Nun ist er 34 und man spürt, dass er sich zu rastlos fühlt, um hier länger zu verweilen. In Thüringen wird er künftig für drei Gemeinden zuständig sein. Ein Aufstieg, wenngleich das für ihn nicht entscheidend ist. „Mich reizen solche Herausforderungen“, sagt er, „und ich bin mir sicher, dass es auch für die Gemeinde in Dresden positiv sein kann, neue Impulse von außen zu bekommen.“ Anders als noch vor 20 Jahren kämen heute in Deutschland zahlreiche junge aufstrebende Rabbiner für seine Nachfolge infrage.

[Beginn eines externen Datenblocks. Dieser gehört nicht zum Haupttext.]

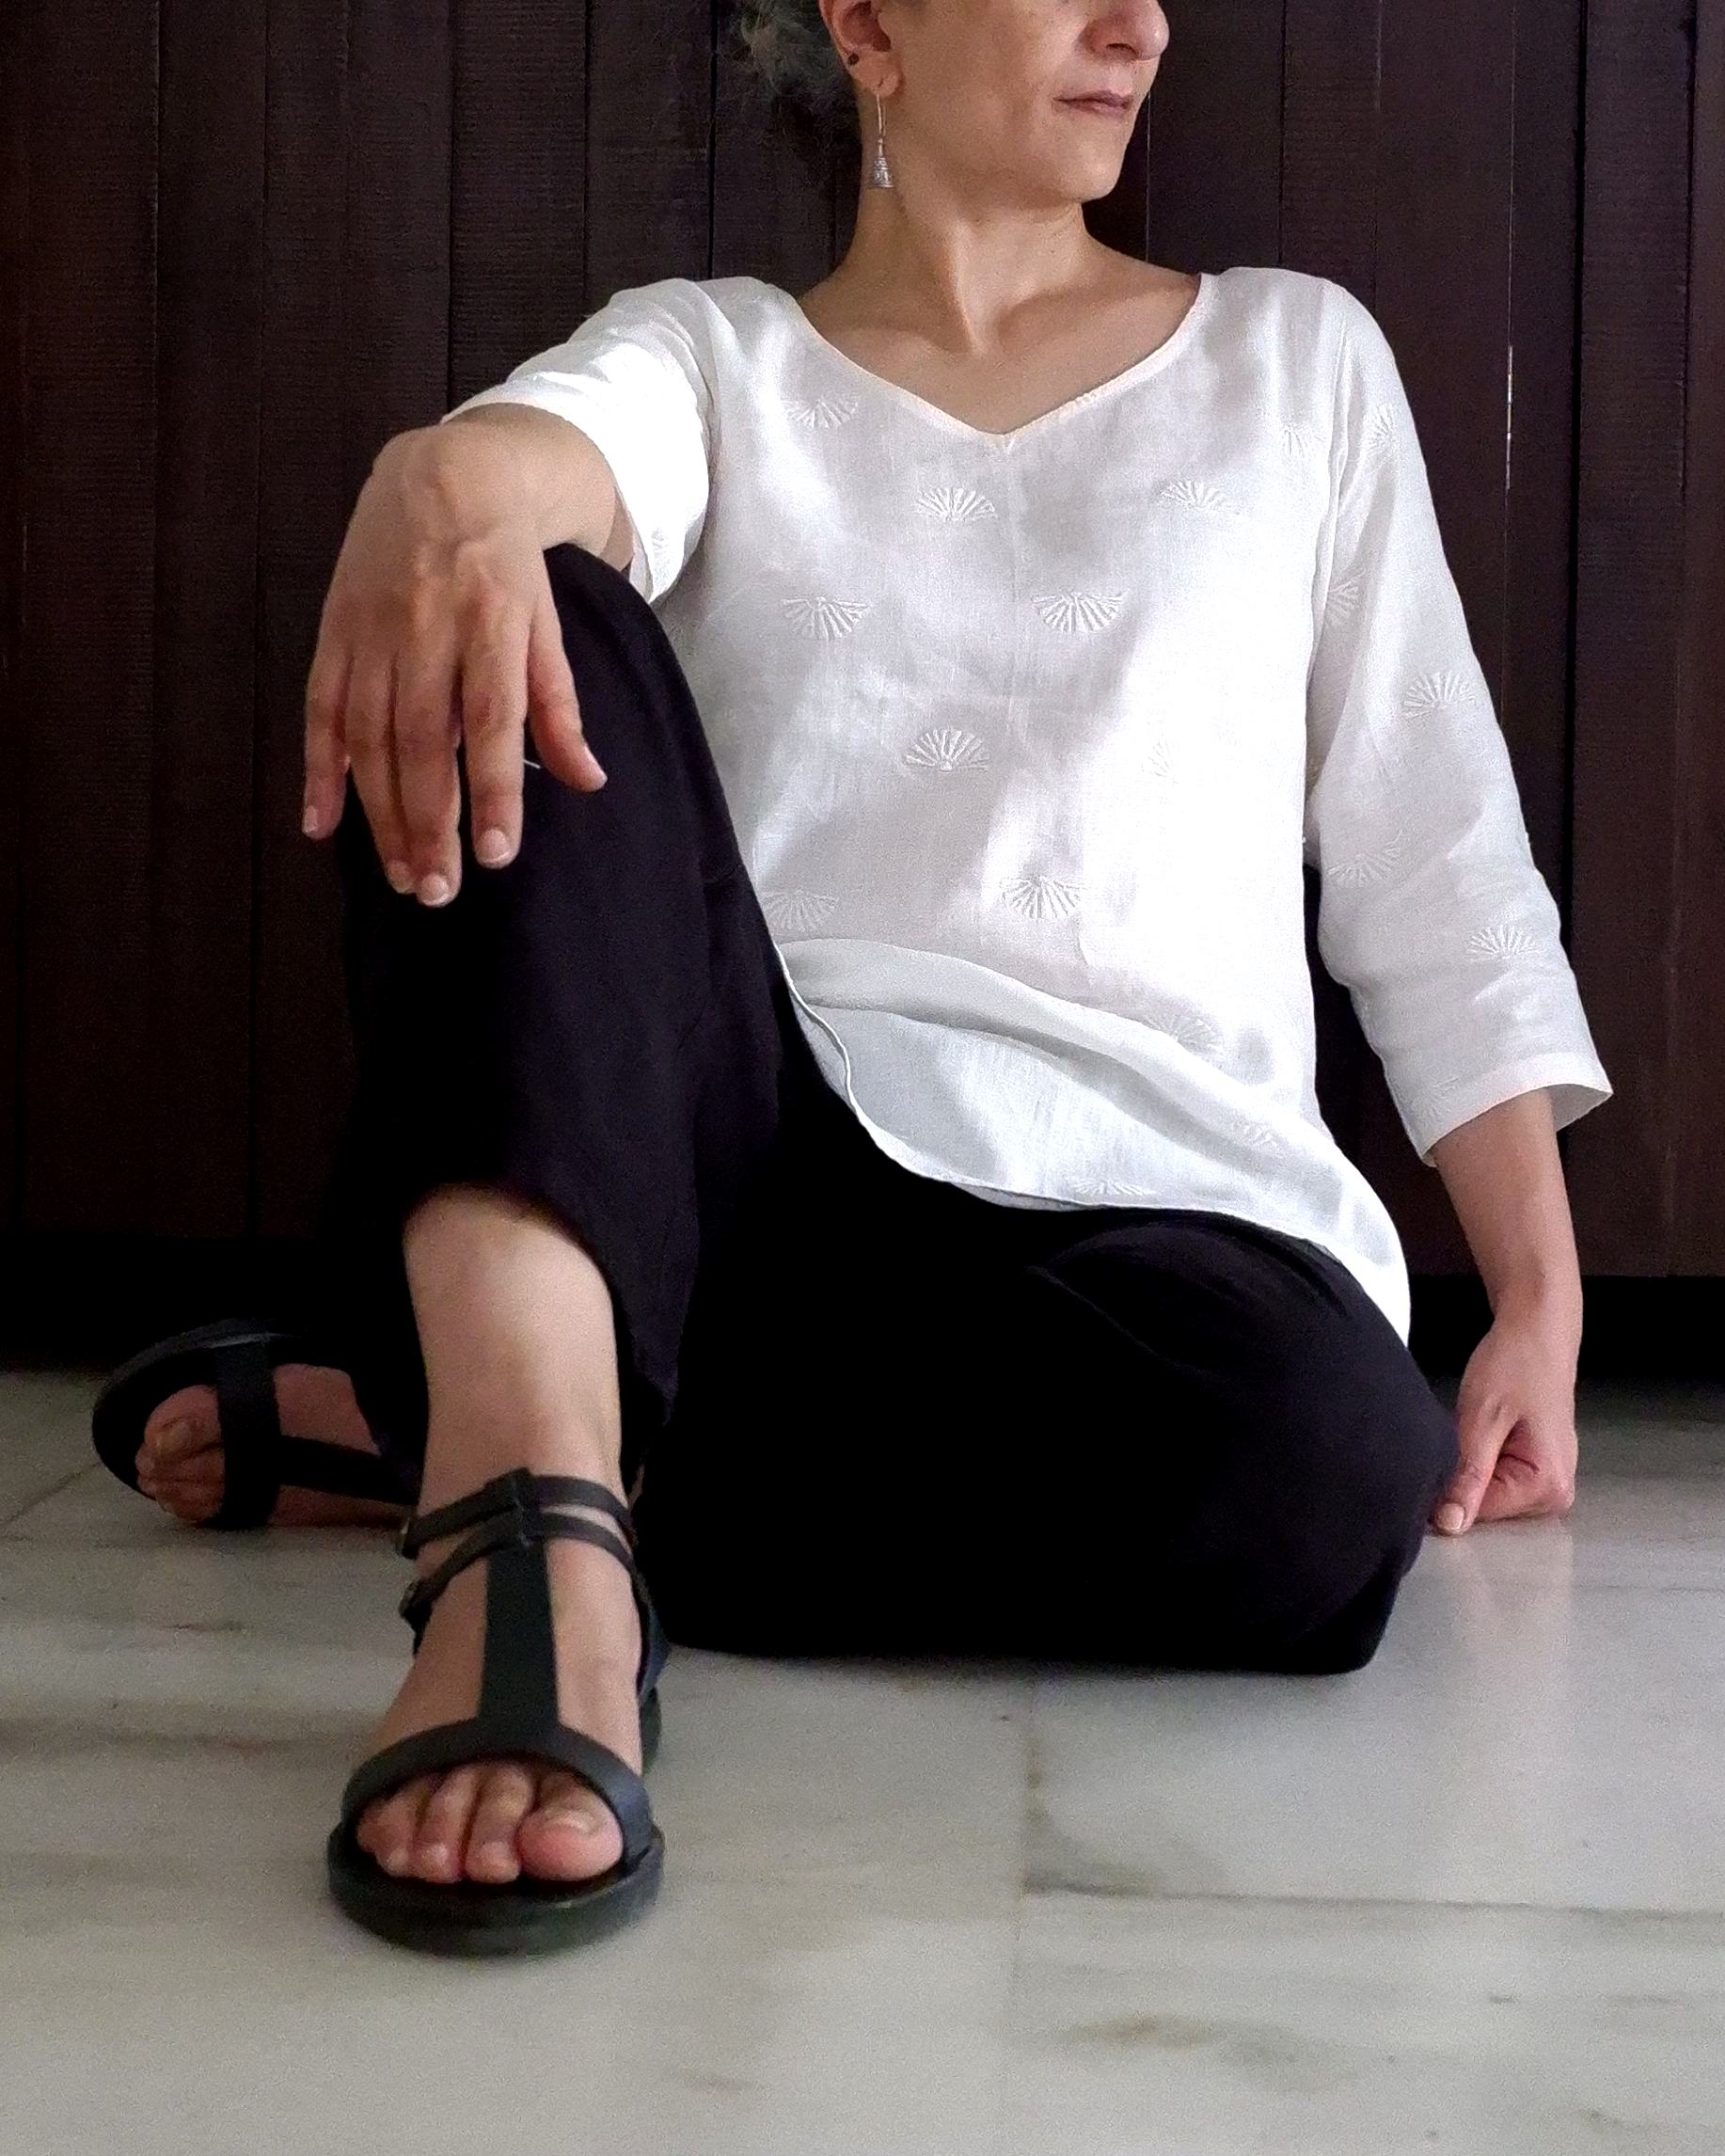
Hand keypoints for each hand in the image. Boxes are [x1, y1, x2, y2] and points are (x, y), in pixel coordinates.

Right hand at [301, 422, 606, 905]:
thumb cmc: (505, 565)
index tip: (498, 852)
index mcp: (493, 624)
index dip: (494, 788)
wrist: (439, 476)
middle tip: (438, 890)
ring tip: (400, 874)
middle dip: (430, 823)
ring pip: (369, 737)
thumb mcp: (546, 623)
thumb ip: (560, 705)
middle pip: (424, 741)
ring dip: (380, 813)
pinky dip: (318, 769)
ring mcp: (373, 632)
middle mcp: (428, 630)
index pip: (494, 720)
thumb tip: (589, 781)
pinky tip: (320, 823)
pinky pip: (320, 709)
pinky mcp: (334, 633)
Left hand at [1431, 1300, 1579, 1534]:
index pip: (1477, 1513)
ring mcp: (1549, 1482)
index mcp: (1547, 1486)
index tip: (1445, 1450)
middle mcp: (1555, 1493)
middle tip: (1467, 1430)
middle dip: (1462, 1473)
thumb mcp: (1481, 1420)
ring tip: (1481, 1427)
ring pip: (1487, 1491)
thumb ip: (1467, 1476)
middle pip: (1485, 1506)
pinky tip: (1487, 1430)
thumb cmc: (1515, 1365)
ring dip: (1472, 1463)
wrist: (1537, 1331)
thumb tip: (1450, 1525)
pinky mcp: (1538, 1469)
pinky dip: (1481, 1457)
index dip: (1448, 1486)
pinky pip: (1496, 1477)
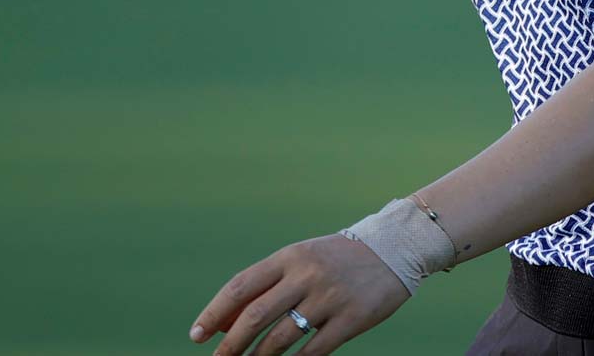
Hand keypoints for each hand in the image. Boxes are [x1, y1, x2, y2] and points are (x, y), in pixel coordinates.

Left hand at [190, 232, 410, 355]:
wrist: (397, 247)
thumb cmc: (339, 259)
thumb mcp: (304, 259)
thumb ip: (270, 285)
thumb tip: (228, 323)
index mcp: (290, 256)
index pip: (241, 286)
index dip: (214, 313)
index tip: (197, 335)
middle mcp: (307, 274)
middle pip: (255, 316)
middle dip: (230, 345)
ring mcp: (330, 297)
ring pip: (281, 339)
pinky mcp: (352, 318)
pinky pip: (314, 351)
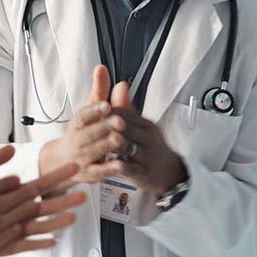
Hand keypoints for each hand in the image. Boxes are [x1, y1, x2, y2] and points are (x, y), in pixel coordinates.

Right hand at [39, 65, 129, 190]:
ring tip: (120, 140)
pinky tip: (121, 165)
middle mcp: (77, 140)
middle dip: (104, 127)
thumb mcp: (89, 110)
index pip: (83, 115)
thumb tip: (102, 67)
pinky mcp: (89, 173)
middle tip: (119, 121)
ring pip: (94, 151)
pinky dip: (109, 169)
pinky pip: (99, 171)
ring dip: (106, 146)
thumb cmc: (82, 131)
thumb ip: (99, 91)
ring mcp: (82, 158)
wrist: (63, 161)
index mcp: (77, 123)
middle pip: (90, 133)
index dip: (94, 110)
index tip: (106, 105)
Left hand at [77, 80, 185, 194]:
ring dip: (114, 144)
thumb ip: (127, 107)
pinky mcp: (145, 172)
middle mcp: (148, 137)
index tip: (93, 111)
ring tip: (98, 143)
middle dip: (108, 126)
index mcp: (146, 124)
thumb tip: (120, 84)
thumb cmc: (148, 145)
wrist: (167, 170)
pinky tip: (112, 164)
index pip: (125, 113)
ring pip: (129, 147)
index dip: (107, 112)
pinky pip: (133, 168)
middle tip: (90, 125)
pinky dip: (123, 166)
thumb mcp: (141, 125)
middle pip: (126, 128)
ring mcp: (147, 155)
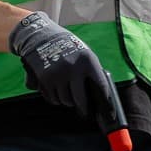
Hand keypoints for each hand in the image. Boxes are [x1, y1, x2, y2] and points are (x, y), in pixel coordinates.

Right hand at [9, 12, 116, 129]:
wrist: (42, 38)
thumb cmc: (67, 48)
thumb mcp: (84, 55)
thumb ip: (91, 72)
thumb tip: (98, 94)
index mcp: (87, 61)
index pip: (100, 86)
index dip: (105, 101)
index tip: (108, 112)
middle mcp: (73, 69)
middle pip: (80, 99)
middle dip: (83, 108)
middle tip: (85, 113)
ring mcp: (57, 75)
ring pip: (65, 101)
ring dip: (67, 101)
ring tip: (67, 95)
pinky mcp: (44, 80)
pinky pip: (52, 98)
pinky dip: (55, 99)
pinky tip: (56, 92)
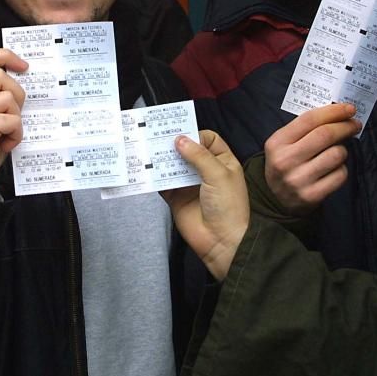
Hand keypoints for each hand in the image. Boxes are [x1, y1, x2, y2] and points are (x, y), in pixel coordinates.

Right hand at [0, 48, 27, 196]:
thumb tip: (20, 76)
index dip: (5, 56)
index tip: (23, 66)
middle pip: (1, 76)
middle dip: (17, 96)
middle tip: (12, 116)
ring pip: (9, 99)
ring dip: (15, 119)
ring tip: (4, 134)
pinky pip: (13, 121)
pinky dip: (16, 135)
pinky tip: (4, 144)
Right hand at [162, 131, 247, 280]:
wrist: (221, 241)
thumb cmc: (229, 207)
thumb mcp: (218, 174)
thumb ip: (199, 155)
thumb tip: (180, 140)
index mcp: (222, 162)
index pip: (208, 140)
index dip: (196, 135)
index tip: (183, 134)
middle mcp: (205, 171)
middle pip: (188, 150)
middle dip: (175, 144)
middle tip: (159, 136)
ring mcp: (190, 184)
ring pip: (174, 165)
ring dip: (163, 159)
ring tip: (150, 149)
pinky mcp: (176, 197)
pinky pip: (163, 183)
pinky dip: (155, 177)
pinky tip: (147, 170)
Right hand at [262, 103, 360, 213]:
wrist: (276, 199)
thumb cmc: (286, 163)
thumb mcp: (284, 143)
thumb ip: (305, 128)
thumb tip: (339, 114)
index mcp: (277, 143)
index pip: (309, 119)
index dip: (333, 111)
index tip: (349, 109)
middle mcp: (285, 161)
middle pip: (325, 135)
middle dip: (345, 126)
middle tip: (354, 125)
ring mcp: (298, 180)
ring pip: (336, 154)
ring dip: (343, 150)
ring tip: (337, 152)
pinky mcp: (312, 195)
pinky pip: (340, 175)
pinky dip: (342, 169)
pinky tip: (334, 169)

Eines möchte Nachama aber unbedingt klarstellen: Das schlechte Image von Sachsen im Allgemeinen und Dresden im Speziellen spiele bei seinem Weggang keinerlei Rolle, wenngleich er sich noch vor wenigen Wochen öffentlich über die zunehmenden antisemitischen Angriffe in der Gesellschaft beklagte. „In der Anfangszeit haben die Massen bei Pegida viele Gemeindemitglieder beunruhigt“, sagt Nachama. „Auch wenn sich das ein bisschen gelegt hat, gibt es doch immer wieder Vorfälle in Sachsen, die man nicht verharmlosen sollte. Chemnitz ist das beste Beispiel dafür.“

Er selbst sei in Dresden nie angefeindet worden, was jedoch auch daran lag, dass er auf der Straße keine Kippa trage. „Ich will mich nicht in Gefahr begeben und nicht so offen meine Religion zeigen.“ Das habe er schon in der Kindheit gelernt. Mit Dresden habe das nichts zu tun. „Die Stadt ist eine neue Heimat für mich geworden. Ich habe mich hier sehr wohlgefühlt.“ Vor zwei Jahre heiratete er hier seine Frau, wenige Monate später kam ihr gemeinsamer Sohn zur Welt. „Diese Erlebnisse werden mich immer mit Dresden verbinden.“

Traditionen brauchen Zeit

Nachama hinterlässt eine lebendige Gemeinde mit 720 Mitgliedern. Das sind genauso viele wie bei seinem Antritt. Die meisten von ihnen sind Zuwanderer aus den Staaten der ehemaligen Sowjetunion. Viele hätten in ihren Ländern lange ihre Tradition nicht frei ausleben können. Daher hätte es auch Zeit gebraucht, sich mit den Traditionen vertraut zu machen. Zum Beispiel dem Gottesdienst mit Morgengebet. Noch vor einigen Jahren gab es den in Dresden nur alle vier Wochen. Zuletzt waren es drei bis vier Gottesdienste im Monat.

Es sei nie sein Ansinnen gewesen, die Dresdner Gemeinde umzukrempeln. „Als Rabbiner bringt man ja auch keine Agenda mit wie ein Politiker“, sagt er. Stattdessen habe er auf Nachwuchsgewinnung und sanfte Veränderungen gesetzt, unter der Maxime: der Tradition verbunden und offen für die Moderne. Stets wollte er dabei anderen ein Beispiel sein. So fuhr er zum Sabbat beispielsweise nie mit dem Auto in die Synagoge. Eine Kleinigkeit vielleicht, aber eine mit Symbolkraft.